Beginning as a timid trickle then breaking off into a full-scale swarm, the Bears faithful stormed the court like a bunch of, well, college kids. At that moment, Wash U Field House could just as easily have been Naismith or Cameron or Gallagher-Iba: The thrill of victory is the same no matter the level. It was a fitting, if bittersweet, conclusion to a day that marked the next step in the evolution of the Chicago–Wash U rivalry.
Much was made before the game of the steps being taken by the hosts to boost attendance for the game. But efforts by the Wash U athletic department to promote the game as a chance to “Paint the Field House Red” were undermined by lack of funding, and an intra-frat competition likely helped boost the attendance figures only marginally.
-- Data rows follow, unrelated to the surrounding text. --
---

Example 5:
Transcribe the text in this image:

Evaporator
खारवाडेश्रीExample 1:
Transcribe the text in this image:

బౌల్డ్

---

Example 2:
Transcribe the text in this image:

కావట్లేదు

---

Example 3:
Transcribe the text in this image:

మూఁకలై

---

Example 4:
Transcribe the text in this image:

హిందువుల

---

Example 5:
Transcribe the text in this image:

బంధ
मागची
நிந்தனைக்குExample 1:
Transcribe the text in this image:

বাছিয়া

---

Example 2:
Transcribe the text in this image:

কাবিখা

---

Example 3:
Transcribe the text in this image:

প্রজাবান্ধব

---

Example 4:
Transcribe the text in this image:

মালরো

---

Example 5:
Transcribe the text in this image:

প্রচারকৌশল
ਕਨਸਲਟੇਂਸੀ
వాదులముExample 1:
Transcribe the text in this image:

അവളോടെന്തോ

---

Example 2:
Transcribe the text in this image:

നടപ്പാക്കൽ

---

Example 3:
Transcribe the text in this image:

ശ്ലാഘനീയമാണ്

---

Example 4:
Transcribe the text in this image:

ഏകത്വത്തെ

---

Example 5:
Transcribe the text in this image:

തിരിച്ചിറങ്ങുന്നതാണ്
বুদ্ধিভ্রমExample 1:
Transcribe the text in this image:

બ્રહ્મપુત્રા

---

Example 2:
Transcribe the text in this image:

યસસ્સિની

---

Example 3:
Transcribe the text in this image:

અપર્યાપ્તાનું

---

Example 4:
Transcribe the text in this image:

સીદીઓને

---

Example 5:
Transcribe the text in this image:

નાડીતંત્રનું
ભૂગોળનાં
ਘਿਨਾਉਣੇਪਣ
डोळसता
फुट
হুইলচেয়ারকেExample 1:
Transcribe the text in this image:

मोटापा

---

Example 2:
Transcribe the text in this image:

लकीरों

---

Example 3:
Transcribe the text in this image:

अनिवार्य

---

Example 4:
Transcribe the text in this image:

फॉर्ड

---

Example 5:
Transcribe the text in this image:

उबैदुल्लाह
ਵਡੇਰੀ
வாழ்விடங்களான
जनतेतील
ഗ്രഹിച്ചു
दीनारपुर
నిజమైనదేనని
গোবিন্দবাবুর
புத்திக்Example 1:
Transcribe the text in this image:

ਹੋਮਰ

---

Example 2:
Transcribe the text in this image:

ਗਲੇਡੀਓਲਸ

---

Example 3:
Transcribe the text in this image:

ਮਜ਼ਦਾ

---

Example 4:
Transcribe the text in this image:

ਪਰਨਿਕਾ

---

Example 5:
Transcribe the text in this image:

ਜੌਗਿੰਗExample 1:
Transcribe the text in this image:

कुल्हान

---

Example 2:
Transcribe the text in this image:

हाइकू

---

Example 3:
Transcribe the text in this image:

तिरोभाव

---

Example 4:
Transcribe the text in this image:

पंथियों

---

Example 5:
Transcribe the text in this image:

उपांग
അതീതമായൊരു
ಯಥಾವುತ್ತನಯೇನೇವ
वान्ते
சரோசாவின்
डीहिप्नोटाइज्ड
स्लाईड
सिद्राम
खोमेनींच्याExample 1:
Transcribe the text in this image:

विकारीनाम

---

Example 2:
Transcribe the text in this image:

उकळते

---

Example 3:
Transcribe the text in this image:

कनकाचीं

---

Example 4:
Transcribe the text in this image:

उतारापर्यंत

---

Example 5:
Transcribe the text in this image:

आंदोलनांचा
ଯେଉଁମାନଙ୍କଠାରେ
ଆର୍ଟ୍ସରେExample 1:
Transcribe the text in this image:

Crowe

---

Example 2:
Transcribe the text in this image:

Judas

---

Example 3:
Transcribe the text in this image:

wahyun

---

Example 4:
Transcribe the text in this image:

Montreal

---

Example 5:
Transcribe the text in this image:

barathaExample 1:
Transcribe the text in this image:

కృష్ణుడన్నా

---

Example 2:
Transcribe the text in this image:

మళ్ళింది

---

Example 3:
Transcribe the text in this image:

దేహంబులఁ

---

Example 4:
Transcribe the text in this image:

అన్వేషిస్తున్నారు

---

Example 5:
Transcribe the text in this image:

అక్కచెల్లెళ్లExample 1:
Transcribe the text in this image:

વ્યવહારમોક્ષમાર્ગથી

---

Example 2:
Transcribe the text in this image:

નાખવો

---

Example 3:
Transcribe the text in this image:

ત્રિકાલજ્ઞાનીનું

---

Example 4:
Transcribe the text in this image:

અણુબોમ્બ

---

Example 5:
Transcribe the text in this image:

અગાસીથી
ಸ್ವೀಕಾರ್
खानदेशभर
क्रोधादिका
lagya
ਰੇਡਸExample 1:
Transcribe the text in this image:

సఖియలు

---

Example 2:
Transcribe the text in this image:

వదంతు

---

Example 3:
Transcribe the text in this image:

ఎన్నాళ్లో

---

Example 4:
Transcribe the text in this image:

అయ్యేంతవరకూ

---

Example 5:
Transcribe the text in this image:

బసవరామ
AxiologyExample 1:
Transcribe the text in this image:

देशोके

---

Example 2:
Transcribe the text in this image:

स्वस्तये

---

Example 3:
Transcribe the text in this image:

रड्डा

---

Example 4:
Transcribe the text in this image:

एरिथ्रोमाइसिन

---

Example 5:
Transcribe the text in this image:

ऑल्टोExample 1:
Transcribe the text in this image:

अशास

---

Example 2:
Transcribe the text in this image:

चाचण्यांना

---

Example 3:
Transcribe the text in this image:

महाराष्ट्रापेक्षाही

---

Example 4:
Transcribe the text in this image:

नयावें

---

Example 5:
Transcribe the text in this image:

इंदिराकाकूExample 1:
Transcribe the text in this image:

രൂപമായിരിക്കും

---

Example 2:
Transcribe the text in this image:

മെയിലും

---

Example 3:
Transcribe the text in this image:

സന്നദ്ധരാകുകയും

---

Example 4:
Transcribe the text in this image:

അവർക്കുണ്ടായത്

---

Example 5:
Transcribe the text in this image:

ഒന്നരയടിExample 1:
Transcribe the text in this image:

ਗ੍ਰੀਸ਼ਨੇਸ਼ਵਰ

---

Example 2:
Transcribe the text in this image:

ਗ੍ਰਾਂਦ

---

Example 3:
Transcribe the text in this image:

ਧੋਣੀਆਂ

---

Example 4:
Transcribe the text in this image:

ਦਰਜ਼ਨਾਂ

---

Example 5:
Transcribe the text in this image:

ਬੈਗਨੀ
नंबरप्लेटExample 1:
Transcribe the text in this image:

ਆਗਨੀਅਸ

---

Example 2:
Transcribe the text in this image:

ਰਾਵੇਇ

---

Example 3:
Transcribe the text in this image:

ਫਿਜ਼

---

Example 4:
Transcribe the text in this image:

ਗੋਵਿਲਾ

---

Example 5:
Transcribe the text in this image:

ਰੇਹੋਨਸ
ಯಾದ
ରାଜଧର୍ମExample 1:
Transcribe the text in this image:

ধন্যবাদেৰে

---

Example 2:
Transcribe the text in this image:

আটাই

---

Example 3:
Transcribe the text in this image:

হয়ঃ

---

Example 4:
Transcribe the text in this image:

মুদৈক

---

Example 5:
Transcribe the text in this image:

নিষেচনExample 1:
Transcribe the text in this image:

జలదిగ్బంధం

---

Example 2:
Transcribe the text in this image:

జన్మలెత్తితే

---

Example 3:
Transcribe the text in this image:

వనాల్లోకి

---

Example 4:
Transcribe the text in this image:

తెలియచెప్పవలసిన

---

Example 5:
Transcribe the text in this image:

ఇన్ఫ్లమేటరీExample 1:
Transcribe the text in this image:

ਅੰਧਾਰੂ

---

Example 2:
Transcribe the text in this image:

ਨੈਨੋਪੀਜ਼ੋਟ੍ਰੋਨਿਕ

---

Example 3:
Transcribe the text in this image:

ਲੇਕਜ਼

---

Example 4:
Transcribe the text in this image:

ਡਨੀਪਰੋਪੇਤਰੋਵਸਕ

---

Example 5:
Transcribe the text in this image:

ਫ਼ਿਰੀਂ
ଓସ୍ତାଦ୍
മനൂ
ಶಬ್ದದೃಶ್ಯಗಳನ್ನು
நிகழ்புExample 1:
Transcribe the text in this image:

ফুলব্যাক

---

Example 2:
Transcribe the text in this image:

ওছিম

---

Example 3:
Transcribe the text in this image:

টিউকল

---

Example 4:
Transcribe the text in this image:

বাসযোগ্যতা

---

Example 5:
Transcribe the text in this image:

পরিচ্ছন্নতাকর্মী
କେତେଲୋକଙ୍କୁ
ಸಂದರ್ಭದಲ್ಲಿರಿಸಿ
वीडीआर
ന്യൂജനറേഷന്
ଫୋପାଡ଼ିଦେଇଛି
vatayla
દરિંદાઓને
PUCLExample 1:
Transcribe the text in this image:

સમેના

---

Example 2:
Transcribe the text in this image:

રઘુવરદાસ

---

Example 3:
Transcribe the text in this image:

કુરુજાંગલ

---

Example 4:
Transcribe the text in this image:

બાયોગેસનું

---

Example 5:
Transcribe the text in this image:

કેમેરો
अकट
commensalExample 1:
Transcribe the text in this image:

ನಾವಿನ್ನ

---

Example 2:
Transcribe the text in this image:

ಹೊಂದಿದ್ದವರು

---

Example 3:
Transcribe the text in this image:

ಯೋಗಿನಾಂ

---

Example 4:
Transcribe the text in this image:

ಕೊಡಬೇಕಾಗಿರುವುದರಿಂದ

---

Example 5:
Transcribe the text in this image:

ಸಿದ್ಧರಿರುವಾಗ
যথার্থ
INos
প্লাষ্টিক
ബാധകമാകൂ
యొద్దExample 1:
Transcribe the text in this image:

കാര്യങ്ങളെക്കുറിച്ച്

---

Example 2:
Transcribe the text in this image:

The truth of the matter was that the vast majority of the 2,200 people showed up for a basketball game for one simple reason: to watch Wash U beat Chicago (or vice versa).
A leaking, creaking gymnasium straight out the set of Hoosiers, the Field House has averaged around 800 fans per contest during most of the regular season but saw that figure more than double for the women’s game and nearly triple for the men’s. Due to the construction of the gym, an already loud student section was boiled to a fever pitch. In the final minute of regulation of the women’s game, the crowd was on its feet, jumping up and down and erupting with every made basket and rebound from the home team, their cheers and steady drone amplified by the wall behind them that separated the upper and lower levels. Hearing was next to impossible, as was lateral movement, with the crowd stacked three deep on the sideline in front of the bleachers and full to the brim in the seats they so rarely made use of.
At no other point in the history of the rivalry could such an atmosphere have existed. A matchup that has been dominated by the perennial national contenders from St. Louis, a win at the Field House has usually been a foregone conclusion for the Wash U women. Now the programs are on equal footing, as evidenced by the season-opening win by the Maroons, the hosts’ narrow escape Saturday, and more importantly the hundreds of students who turned out to witness it.
Holding their own amid the cavalcade of red shirts, a small but vocal contingent of U of C students made itself heard from its perch behind the basket. Led by “W-Head” fourth-year John Saxton and Tyjuan Edwards, aka “Top 50,” the Maroons’ faithful did their best to make their presence felt. But deterred by the prospect of a six-hour drive and an early morning start, the contingent turned out to be significantly smaller than had been hoped for.
Undermanned, the visiting fans made their presence felt in a variety of ways throughout the second game. Their view obstructed at one point by a group effort of Wash U students, Saxton and company eschewed violence for a more practical solution: They tried to join ranks. There they stood crowding the baseline, staggered in red and white like a broken stick of peppermint as third-year forward Troy Ruths attempted his free throws. After 30 seconds or so, security moved both parties away.
Doing their best to fan the flames before the game, the South Siders scored a minor victory with a little bit of trickery. They convinced the Wash U mascot, a large Bear in a tight-fitting red T-shirt with claw marks on the back, to don the W-Head hats and pose for a photograph. Under the mistaken impression that the “W” stood for Washington, the Bear happily obliged and posed for photographs, to the delight of all involved.
With its dismissal of evolution, intolerance of Catholics, and only recently-lifted ban on freedom of expression, Wheaton College may seem on the surface to be a more fitting ideological rival for the Maroons. Its polarizing faculty and administration and suffocating religious zealotry finds natural resistance among an intellectual student body. But the atmosphere Saturday in St. Louis should leave no doubt as to who is public enemy number one for Maroons fans now: It’s Washington, first in war, first in peace, and first in the UAA—again.